Extracted records -
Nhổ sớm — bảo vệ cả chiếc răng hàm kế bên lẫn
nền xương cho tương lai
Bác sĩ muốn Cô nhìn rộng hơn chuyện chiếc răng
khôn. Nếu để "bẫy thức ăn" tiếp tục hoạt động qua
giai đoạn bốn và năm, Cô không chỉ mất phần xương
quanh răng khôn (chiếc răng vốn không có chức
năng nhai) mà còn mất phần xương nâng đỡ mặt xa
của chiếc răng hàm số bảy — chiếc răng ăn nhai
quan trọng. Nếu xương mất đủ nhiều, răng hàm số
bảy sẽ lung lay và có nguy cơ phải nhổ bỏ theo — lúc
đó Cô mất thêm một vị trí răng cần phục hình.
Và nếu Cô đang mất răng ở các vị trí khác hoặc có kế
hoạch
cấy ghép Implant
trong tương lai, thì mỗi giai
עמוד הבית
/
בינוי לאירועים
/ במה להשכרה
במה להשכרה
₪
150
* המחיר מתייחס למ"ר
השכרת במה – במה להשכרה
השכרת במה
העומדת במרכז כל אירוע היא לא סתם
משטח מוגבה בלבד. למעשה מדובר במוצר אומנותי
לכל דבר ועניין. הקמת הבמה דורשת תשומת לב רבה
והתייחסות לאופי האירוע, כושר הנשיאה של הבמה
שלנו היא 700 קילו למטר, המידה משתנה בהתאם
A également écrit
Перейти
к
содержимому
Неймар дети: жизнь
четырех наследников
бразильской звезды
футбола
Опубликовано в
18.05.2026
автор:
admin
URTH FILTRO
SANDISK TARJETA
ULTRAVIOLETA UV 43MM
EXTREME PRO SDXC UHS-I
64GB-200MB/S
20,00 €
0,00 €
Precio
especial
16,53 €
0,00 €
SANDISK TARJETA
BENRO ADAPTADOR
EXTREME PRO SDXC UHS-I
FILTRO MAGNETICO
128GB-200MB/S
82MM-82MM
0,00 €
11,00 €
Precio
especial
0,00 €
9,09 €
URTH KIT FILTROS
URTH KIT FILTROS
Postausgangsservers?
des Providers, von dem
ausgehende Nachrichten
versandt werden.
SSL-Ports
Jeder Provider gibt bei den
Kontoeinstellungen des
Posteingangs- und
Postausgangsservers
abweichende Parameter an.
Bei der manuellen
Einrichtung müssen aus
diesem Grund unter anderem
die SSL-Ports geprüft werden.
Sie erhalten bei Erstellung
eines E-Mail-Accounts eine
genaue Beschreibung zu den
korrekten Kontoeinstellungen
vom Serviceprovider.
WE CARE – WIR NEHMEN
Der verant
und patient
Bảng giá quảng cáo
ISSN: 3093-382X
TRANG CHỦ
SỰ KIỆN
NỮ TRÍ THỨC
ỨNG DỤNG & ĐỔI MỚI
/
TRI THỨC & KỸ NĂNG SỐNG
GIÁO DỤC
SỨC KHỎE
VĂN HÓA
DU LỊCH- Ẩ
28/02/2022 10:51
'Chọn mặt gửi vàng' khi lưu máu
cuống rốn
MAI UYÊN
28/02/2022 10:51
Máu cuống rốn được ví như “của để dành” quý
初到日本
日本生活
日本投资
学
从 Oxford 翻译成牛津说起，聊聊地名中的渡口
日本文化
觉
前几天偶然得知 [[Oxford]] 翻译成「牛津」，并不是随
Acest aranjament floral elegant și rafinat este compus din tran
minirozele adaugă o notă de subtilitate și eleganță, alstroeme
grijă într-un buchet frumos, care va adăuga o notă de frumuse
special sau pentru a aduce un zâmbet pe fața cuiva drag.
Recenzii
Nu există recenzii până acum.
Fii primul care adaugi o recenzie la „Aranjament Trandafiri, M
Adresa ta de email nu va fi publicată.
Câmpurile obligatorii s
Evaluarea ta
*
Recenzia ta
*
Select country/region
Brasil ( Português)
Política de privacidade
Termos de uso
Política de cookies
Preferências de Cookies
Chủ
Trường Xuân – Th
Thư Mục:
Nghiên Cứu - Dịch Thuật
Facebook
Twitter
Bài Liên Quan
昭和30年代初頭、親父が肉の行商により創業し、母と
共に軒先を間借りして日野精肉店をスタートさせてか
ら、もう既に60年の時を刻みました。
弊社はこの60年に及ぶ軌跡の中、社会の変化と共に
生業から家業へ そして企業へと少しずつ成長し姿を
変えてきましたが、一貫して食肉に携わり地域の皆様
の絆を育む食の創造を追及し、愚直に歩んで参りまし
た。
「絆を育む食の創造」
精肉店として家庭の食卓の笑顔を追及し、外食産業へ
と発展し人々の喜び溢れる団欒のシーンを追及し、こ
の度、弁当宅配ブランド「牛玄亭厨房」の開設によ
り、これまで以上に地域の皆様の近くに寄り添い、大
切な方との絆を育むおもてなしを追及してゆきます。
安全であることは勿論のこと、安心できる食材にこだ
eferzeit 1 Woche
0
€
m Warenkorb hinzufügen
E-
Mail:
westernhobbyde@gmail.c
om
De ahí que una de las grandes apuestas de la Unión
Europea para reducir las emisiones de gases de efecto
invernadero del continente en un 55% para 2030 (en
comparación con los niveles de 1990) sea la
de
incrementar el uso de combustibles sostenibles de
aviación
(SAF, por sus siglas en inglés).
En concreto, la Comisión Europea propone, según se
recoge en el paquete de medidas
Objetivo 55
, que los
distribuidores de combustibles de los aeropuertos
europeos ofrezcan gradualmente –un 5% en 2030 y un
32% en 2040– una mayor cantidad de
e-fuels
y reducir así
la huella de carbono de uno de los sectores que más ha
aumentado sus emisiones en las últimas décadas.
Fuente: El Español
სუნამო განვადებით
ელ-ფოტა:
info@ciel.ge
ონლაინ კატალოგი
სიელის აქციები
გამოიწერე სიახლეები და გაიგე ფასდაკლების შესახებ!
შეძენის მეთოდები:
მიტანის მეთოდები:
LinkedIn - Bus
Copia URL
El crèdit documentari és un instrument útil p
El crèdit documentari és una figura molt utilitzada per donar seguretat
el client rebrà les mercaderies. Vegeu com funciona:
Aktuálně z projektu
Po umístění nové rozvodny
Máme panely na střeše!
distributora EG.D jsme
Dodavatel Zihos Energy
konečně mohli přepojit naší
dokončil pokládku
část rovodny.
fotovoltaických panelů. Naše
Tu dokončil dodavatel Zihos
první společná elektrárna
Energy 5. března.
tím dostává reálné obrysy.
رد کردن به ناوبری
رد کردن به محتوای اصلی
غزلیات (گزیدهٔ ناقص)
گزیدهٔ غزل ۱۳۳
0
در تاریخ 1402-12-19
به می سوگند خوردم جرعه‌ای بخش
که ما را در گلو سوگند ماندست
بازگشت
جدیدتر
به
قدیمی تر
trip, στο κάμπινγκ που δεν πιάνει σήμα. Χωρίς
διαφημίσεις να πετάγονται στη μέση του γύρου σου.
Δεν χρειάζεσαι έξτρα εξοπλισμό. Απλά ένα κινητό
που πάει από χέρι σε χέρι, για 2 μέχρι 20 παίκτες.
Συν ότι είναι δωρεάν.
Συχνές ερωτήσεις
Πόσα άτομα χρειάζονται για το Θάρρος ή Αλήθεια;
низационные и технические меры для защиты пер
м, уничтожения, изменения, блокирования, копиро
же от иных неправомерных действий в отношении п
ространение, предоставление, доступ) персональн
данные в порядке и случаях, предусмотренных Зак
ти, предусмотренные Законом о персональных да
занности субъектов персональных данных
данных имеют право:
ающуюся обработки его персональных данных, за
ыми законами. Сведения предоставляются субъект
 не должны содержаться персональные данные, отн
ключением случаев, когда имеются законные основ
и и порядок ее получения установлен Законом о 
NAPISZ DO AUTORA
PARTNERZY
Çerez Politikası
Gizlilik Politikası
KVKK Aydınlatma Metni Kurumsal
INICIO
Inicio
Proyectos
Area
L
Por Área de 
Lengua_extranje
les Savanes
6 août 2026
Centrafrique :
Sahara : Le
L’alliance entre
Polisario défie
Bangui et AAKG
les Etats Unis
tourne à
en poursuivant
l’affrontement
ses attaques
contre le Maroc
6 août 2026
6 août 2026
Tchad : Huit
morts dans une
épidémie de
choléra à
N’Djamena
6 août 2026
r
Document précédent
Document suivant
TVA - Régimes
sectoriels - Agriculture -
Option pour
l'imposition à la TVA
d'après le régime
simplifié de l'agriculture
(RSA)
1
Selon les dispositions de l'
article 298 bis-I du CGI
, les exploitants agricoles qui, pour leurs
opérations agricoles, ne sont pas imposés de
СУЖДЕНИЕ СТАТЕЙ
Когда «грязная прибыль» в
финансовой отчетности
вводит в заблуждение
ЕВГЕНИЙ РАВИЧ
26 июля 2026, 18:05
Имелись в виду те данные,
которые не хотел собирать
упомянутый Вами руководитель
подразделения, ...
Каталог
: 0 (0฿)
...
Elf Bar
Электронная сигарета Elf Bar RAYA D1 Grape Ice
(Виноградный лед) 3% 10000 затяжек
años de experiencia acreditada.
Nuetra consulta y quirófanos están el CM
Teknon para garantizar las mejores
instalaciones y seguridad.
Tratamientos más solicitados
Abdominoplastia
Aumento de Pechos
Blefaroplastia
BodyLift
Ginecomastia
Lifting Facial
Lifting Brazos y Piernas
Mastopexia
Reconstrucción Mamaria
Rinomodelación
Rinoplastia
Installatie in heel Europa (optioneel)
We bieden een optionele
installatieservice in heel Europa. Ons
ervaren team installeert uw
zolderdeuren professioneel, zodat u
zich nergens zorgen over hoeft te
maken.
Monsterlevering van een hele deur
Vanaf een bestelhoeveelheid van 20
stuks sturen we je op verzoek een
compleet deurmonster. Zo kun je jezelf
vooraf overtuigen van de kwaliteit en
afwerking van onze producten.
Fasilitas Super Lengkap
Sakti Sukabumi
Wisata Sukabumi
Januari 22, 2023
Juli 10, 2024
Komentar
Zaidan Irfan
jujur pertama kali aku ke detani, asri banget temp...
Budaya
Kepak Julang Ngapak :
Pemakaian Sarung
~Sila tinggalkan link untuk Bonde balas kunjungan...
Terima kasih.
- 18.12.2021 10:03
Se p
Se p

Written task - Report the lines above that have the word "nhai" in them.

Problem solution -
năng nhai) mà còn mất phần xương nâng đỡ mặt xa
của chiếc răng hàm số bảy — chiếc răng ăn nhai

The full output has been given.